It probably goes without saying that we can’t talk about the new mobility without talking about ICTs. As the locus of social groups has shifted from neighbourhoods and workplaces to ICT social networks, the division between work and leisure and between physical and virtual spaces are no longer clear. But the relationship between the virtual and physical worlds is complementary rather than zero-sum; virtual communication has not eliminated the need for face-to-face contact, but instead created a greater need for in-person meetings to reinforce relationships established virtually. Because of this, the rise in social networks and ICTs may lead to an increase in transportation needs and services.

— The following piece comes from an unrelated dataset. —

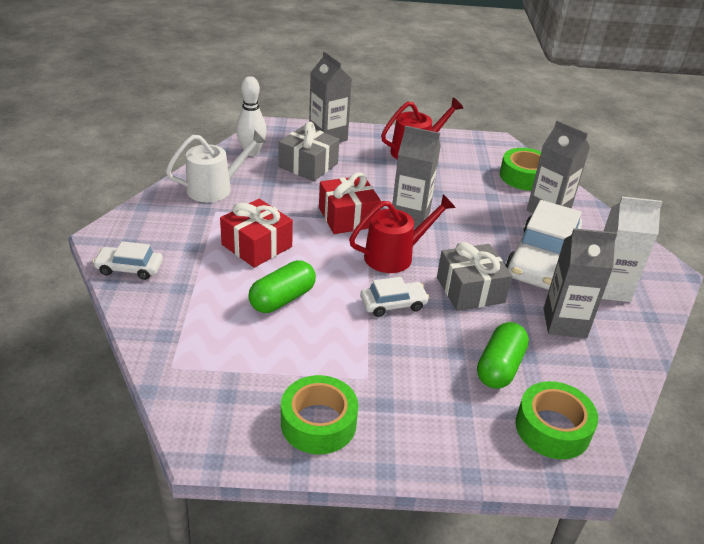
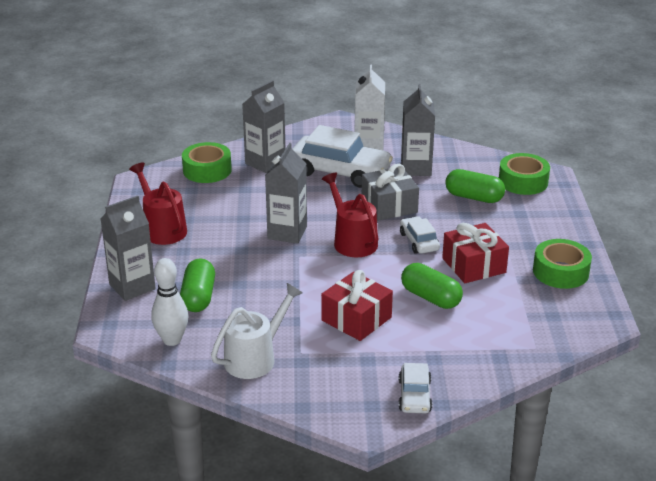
camera: 90 degrees left, 5 degrees down
(216, 188) = (255, 358): white watering can -> white watering can turned 75 degrees clockwise
(308, 165) = (198, 297): grey gift -> green capsule
(348, 217) = (296, 267): red gift -> red gift (474, 265)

The unmooring of activities from specific locations has made mobility patterns more flexible, less structured and less predictable, which of course makes understanding them that much more difficult. ICTs stimulate travel and increase efficiency, as for example with the shipping of goods and smart warehousing, and allow for both “top-down” (online trip planners) and “bottom-up” (user generated information) interaction with the transport system in real time.
Specifically, three direct and indirect impacts of social networks and ICTs on travel behaviour can be identified: 1) changes in travel behaviour as ICTs are used to maintain social networks; 2) the influence of ICTs on social interaction which in turn influence travel patterns; and 3) changes in travel patterns as the use of ICTs impacts the relationship between social interaction and physical mobility.
ICTs have transformed the spaces we live in and the mobility we use to shuttle within and between those spaces. The upcoming MIND-SETS approach and subsequent guidelines will offer a more detailed exploration of how.